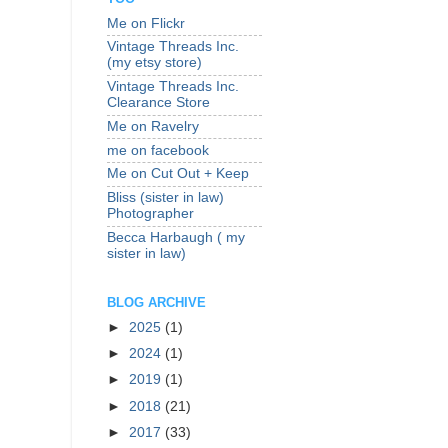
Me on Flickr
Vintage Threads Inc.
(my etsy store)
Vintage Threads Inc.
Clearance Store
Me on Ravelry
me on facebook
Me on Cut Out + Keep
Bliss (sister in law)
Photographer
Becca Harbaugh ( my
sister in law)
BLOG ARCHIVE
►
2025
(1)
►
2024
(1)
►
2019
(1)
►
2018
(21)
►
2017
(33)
____
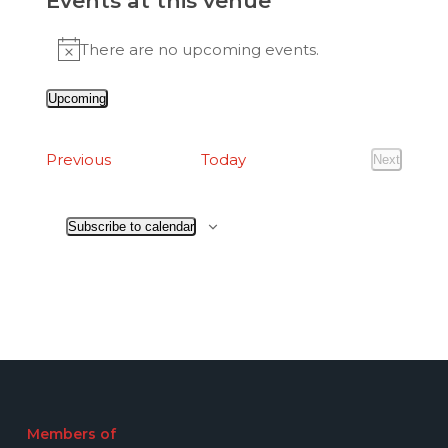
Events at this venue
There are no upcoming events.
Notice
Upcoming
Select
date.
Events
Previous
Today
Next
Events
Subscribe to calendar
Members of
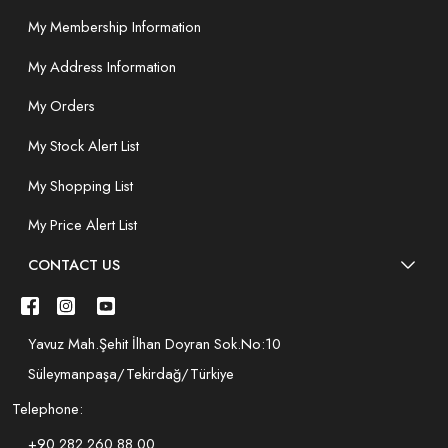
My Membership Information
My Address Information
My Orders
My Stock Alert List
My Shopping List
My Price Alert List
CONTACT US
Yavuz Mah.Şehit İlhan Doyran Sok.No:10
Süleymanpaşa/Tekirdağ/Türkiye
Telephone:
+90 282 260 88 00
____
#### [Problem to work on]
Between the line that contains "Events at this venue" and the line that contains "282 260 88 00", inclusive, substitute "Wish List" for "Shopping List" and reproduce those lines with nothing else changed. Leave the pictures out of the answer.

#### [Output for this task]
Events at this venue
There are no upcoming events.
Notice
Upcoming
Select
date.
Events
Previous
Today
Next
Events
Subscribe to calendar
Members of
My Membership Information
My Address Information
My Orders
My Stock Alert List
My Wish List
My Price Alert List
CONTACT US
Yavuz Mah.Şehit İlhan Doyran Sok.No:10
Süleymanpaşa/Tekirdağ/Türkiye
Telephone:
+90 282 260 88 00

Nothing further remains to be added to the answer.